Savaşın ilk yıllarında Almanya’dan öylesine şiddetli darbeler yediler ki, neye uğradıklarını şaşırdılar.
***
Evet, tâ yıllar öncesinden savaş sanayiini kuran ve harbe hazırlanan Almanya, savaşın ilk yıllarında galibâne gidiyordu. Meselâ, İngiltere ve Rusya hariç, Fransa, Polonya başta olmak üzere Avrupa’nın hemen bütün hükümetlerini teslime mecbur etmiş ve Nazi ordusuyla o ülkelerin topraklarını ele geçirmiş durumdaydı. Hitler, bir taraftan da, teslim olmakta direnen Rusya ve İngiltere’ye öldürücü darbeler indiriyordu.

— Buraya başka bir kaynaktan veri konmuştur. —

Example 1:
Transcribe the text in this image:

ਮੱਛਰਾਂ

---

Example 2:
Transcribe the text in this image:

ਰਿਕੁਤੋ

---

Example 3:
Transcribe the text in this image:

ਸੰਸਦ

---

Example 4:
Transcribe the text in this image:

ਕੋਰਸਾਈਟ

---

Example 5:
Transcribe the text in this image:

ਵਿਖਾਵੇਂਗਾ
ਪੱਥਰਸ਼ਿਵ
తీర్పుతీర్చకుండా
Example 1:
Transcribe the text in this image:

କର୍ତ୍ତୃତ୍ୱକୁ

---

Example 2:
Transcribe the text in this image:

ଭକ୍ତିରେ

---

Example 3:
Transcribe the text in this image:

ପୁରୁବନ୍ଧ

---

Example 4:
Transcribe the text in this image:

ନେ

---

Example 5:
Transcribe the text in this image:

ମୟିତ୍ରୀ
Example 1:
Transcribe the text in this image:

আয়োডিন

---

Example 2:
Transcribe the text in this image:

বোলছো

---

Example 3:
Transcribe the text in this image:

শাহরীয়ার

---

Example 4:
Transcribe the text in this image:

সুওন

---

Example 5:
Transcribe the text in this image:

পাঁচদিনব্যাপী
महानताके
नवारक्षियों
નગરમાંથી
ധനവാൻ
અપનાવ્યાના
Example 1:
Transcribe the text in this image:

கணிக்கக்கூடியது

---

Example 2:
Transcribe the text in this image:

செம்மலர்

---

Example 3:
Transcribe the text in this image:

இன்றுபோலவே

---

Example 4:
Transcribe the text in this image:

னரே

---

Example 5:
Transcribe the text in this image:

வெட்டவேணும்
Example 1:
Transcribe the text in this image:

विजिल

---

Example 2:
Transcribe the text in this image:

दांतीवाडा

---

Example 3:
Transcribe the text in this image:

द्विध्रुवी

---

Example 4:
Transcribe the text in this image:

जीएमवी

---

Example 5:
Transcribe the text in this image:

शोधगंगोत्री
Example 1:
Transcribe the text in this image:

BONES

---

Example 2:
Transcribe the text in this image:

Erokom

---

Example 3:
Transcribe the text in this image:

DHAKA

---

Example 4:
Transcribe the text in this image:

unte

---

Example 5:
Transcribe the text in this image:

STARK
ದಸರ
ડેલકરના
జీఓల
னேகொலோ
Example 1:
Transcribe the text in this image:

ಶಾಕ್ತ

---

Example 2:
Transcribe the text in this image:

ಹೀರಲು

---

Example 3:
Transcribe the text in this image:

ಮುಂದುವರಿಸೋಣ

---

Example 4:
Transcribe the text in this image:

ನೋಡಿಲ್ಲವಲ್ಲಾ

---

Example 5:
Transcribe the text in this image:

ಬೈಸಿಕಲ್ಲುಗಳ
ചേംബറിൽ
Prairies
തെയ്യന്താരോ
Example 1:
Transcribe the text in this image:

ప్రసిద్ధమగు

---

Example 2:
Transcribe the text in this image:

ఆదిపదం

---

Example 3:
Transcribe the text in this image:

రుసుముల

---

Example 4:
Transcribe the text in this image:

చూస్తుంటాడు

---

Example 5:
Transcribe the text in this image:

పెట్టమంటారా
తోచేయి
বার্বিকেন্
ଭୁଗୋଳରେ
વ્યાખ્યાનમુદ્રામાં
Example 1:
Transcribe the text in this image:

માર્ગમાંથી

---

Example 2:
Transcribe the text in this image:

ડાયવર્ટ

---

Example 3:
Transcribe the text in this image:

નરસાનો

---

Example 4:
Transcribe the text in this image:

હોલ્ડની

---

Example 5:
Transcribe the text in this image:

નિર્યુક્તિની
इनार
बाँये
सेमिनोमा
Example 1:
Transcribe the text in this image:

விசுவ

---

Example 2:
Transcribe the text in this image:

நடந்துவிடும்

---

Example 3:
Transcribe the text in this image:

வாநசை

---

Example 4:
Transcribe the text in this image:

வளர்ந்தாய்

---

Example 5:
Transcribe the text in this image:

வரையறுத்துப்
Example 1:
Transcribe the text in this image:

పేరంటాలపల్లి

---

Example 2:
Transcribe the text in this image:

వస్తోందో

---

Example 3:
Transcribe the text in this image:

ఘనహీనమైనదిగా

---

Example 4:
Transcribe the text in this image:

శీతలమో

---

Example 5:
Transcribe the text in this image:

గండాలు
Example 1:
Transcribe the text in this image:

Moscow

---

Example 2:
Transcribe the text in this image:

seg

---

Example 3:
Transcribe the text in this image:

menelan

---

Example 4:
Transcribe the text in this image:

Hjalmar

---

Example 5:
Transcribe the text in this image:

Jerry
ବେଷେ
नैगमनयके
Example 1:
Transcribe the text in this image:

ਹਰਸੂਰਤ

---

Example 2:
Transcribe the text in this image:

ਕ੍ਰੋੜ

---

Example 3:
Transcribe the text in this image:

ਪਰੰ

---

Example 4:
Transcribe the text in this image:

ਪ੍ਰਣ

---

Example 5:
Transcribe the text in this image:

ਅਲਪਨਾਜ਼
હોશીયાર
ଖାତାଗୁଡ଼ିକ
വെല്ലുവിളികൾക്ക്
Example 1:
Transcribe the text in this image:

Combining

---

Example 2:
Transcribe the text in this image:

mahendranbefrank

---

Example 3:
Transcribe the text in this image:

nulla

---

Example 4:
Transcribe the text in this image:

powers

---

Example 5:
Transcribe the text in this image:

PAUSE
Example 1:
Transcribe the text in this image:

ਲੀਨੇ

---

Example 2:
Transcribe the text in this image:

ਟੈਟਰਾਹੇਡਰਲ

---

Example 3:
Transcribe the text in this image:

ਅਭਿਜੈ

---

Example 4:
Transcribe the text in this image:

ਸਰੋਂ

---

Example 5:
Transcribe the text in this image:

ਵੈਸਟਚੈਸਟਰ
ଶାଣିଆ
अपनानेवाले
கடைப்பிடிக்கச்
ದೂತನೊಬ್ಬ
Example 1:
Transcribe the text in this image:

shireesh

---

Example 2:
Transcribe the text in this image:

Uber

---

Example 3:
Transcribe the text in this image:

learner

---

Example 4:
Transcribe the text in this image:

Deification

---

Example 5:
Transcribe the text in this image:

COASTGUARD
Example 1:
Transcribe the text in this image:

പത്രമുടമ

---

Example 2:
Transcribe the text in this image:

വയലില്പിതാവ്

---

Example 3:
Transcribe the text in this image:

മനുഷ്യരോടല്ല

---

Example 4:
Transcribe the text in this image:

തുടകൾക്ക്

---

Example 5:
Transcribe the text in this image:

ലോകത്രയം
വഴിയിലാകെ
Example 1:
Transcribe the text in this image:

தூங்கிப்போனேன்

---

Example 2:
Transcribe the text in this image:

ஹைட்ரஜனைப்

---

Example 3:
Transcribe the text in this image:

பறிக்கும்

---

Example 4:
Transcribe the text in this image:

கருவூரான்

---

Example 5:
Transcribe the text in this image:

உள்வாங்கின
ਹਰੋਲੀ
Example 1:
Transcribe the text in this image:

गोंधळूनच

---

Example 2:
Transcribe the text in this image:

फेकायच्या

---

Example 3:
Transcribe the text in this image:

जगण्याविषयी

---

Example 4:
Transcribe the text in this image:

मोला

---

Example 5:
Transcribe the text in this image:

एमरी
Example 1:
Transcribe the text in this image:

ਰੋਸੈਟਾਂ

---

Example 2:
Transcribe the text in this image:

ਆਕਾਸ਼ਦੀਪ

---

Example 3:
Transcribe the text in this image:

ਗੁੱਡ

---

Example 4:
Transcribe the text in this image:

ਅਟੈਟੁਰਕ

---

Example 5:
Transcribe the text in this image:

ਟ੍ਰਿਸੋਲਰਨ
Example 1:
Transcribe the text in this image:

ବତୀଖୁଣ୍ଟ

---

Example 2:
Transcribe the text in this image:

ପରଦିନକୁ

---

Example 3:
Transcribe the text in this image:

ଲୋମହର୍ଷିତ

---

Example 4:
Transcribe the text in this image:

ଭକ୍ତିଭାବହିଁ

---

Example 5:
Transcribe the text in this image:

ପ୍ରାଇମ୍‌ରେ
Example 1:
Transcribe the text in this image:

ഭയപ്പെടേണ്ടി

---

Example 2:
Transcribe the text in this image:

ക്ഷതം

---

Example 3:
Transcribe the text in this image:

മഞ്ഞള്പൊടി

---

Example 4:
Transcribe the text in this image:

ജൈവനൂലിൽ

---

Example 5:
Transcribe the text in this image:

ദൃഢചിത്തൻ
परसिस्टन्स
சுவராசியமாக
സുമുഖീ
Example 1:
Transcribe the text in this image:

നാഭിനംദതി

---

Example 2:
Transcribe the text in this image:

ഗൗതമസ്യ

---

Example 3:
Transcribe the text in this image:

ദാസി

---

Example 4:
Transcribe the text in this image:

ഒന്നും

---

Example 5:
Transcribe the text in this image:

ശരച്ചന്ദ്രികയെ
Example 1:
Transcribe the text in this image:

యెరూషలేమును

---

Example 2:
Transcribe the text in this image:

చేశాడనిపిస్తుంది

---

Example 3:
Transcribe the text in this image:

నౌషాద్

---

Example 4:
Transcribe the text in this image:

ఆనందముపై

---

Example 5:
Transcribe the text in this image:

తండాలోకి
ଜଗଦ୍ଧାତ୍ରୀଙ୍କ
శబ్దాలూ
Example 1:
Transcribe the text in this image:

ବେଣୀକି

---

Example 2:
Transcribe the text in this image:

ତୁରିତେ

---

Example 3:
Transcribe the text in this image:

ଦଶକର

Hitler’in ordusu, gerek kara harekâtı, gerek hava bombardımanı ve gerekse paraşütçü birliklerle yapmış olduğu indirme operasyonlarıyla, Rusya ve İngiltere’nin korkulu rüyâsı haline gelmişti.
Savaşın üçüncü yılında (Aralık 1941) Almanya’nın müttefiki olan Japonya’nın Pearl Harbor’daki ABD kuvvetlerini vurması ve bu iki büyük devletin de karşılıklı olarak fiilen savaşa katılmasıyla birlikte, gelişmelerin seyri değişmeye başladı.
Son olarak, ABD hava kuvvetleri tarafından Japon adalarına üç gün arayla (6-9 Ağustos 1945) atılan atom bombaları, Uzakdoğu’da savaşa nokta konulmasına sebebiyet verdi. 250 bin insanın ölümüne yol açan bu hadiseden sonra, Japonya kayıtsız şartsız teslim olduğunu ilân etti.
Avrupa’da ise, Hitler ve Mussolini artık hayatta olmadıkları için, bu kıt’adaki savaşın sürmesi pek mümkün görünmüyordu. Kaldı ki, Almanya, Hitler’in ölümünden on gün sonra (7 Mayıs) zaten teslim belgesini imzalamış ve ülke topraklarının taksim edilmesine razı olmuştu.
1945 yılı Ağustos ayı sonlarına gelindiğinde, Uzak Doğu’da olduğu gibi Avrupa’da da fiilen ve hukuken İkinci Dünya Savaşı sona ermiş oldu.
O büyük şerden çıkan hayır: Azılı diktatörler feci şekilde can verip gittiler. Sömürgeci devlerin belleri kırıldı. Sömürge altındaki topluluklar, birer birer bağımsızlıklarını ilân etmeye başladılar.